Contrôle des documents comptables : jusqu’où peut aller l’administration ?
Droit de communication de l’administration : qui est concerné ?
Un droit que vous devez connaître. Comme vous le savez, le système fiscal français est essentiellement déclaratif, de sorte que l’impôt est calculé et établi sur la foi de déclarations souscrites par les contribuables, qu’il s’agisse de particuliers ou d’entreprises. Lorsqu’elle contrôle la situation fiscale d’une entreprise, l’administration doit pouvoir accéder à l'ensemble des documents détenus par cette dernière. Par le biais de son droit de communication, son pouvoir est même plus étendu…
Un pouvoir étendu. Le droit de communication va permettre à l’administration, non seulement de prendre connaissance des documents comptables de votre entreprise, mais aussi de recueillir auprès de tiers tous les renseignements qui lui permettront de recouper, et ainsi de vérifier, les déclarations que vous avez déposées. Elle pourra utiliser les renseignements obtenus pour contrôler tous les impôts et taxes à la charge de toute autre personne, le cas échéant.
Qui est concerné ? Ce droit de communication peut être utilisé par l’administration (sur place ou par correspondance) auprès d’un grand nombre de personnes et d’organismes. Non seulement elle pourra s’adresser aux entreprises (les sociétés, les commerçants, les artisans, les membres de professions non commerciales, les sociétés civiles, etc.), mais elle pourra aussi solliciter les banques, les compagnies d’assurance, les associations, les opérateurs de téléphonie, les fournisseurs d’accès à Internet, les tribunaux, les organismes de sécurité sociale, les administrations publiques, la société en charge du suivi et du contrôle des opérations relatives au régime de l'épargne-logement, les casinos, etc.
Le saviez-vous ?
L’administration peut également s’adresser à des personnes qui ne sont légalement pas soumises au droit de communication.
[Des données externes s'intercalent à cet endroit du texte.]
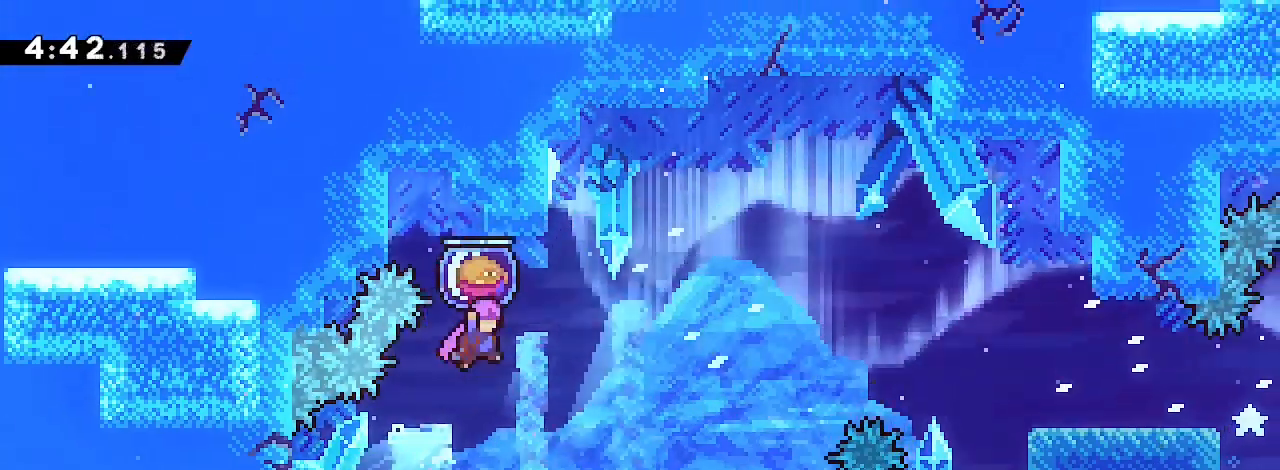
{"buttons": [], "left_stick": "center", "right_stick": "right", "events": [[33, "right_stick", "right"], [167, "left_stick", "center"]]}
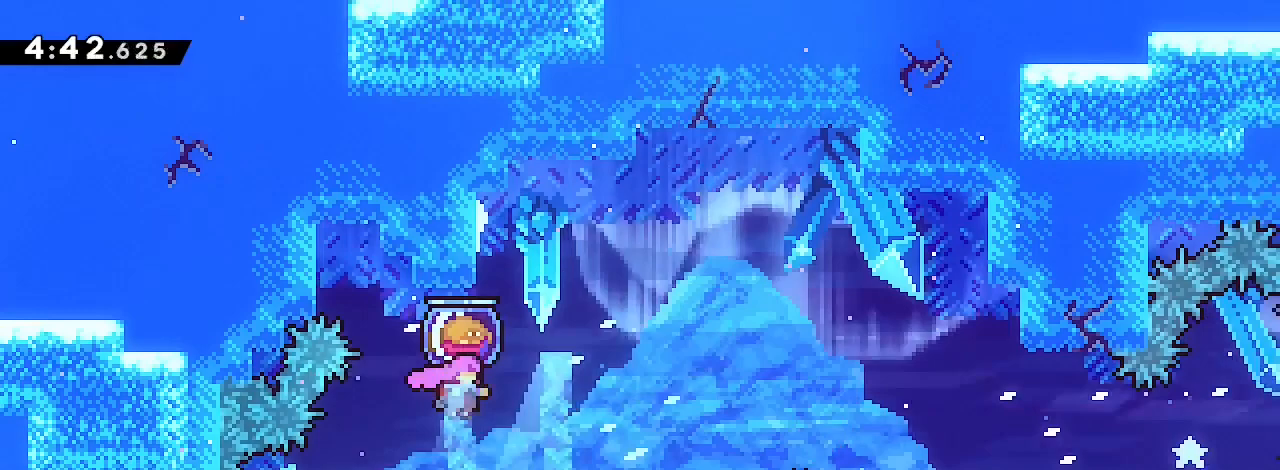
{"buttons": [], "left_stick": "center", "right_stick": "up-right", "events": [[233, "left_stick", "right"], [267, "right_stick", "up-right"], [500, "left_stick", "center"]]}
Un agent de l’administration peut ainsi demander des renseignements à un salarié de l’entreprise, mais il n’est pas tenu d’y répondre.
Attention. Depuis le 1er janvier 2018, dans le cadre de la lutte contre le blanchiment d’argent et le financement du terrorisme, l’administration fiscale a la possibilité de s’adresser aux institutions financières, aux professionnels réglementés (avocats, huissiers, etc.), aux casinos, etc. pour obtenir communication des informations détenues par ces personnes conformément à leurs obligations de vigilance. Toute personne qui s’oppose à ce droit de communication s’expose à une amende de 10 000 €.
Concernant les opérateurs de téléphonie et les fournisseurs d’accès internet. Pour garantir le respect de la vie privée des personnes, le champ d'application de ce droit de communication est limité aux infractions considérées comme les plus graves, susceptibles de mener à l'engagement de poursuites pénales à l'encontre de leur auteur pour délit de fraude fiscale.
Une procédure. Ce droit de communication ne peut être exercé que par des fonctionnaires titulaires appartenant à des corps de catégorie A ou B, habilités à cet effet par le directeur (ou son adjoint) d’une direction régionale ou départementale des finances publiques, d’un service à compétence nationale ou d’une direction spécialisée de contrôle fiscal, dans lequel ils sont affectés.
Une autorisation préalable. La mise en œuvre de ce droit de communication doit faire l’objet d’une autorisation préalable par un contrôleur des demandes de données de connexion.
Une destruction. Les informations communiquées à l’administration dans cette situation sont détruites au plus tard à l’expiration d’un délai d’1 an suivant leur réception, sauf si elles ont servi à fonder un redressement. Dans ce cas, les données doivent être détruites à l’expiration des délais de recours, lorsque les redressements prononcés seront devenus définitifs.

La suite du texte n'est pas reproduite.